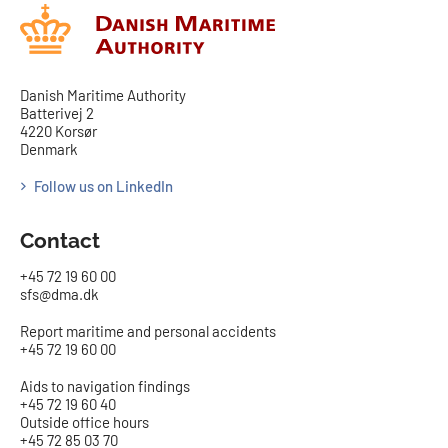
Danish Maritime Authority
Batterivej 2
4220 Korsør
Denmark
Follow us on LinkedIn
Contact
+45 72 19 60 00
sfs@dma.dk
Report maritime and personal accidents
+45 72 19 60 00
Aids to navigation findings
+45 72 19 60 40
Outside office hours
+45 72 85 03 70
━━━━━━━━━━━━━━━━
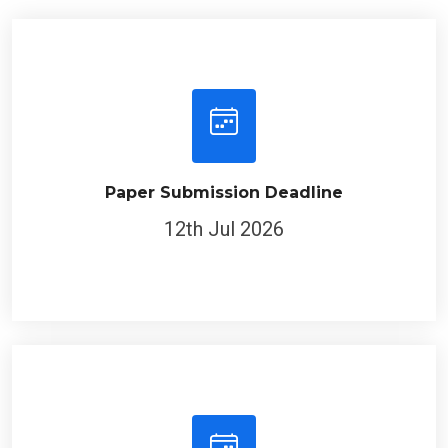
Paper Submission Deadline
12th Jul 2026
━━━━━━━━━━━━━━━━
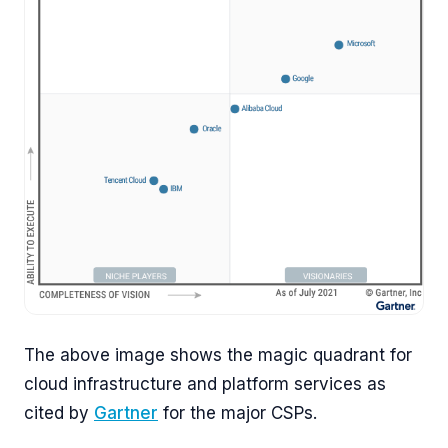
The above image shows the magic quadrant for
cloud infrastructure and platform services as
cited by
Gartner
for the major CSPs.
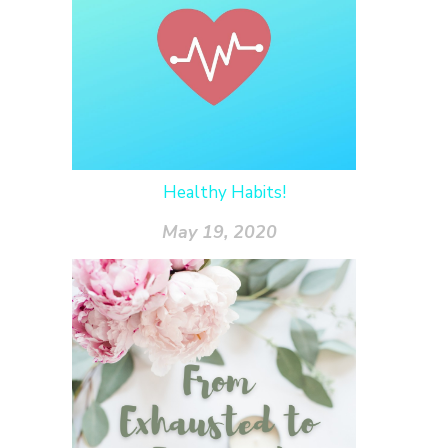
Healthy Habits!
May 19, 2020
━━━━━━━━━━━━━━━━
*Your goal*
Your copy should hold the lines from the one with "cloud infrastructure and platform services as" up to and including the one with "May 19, 2020", exactly as in the data above, and no pictures.

*Answer to this exercise*
cloud infrastructure and platform services as
cited by
Gartner
for the major CSPs.
Healthy Habits!
May 19, 2020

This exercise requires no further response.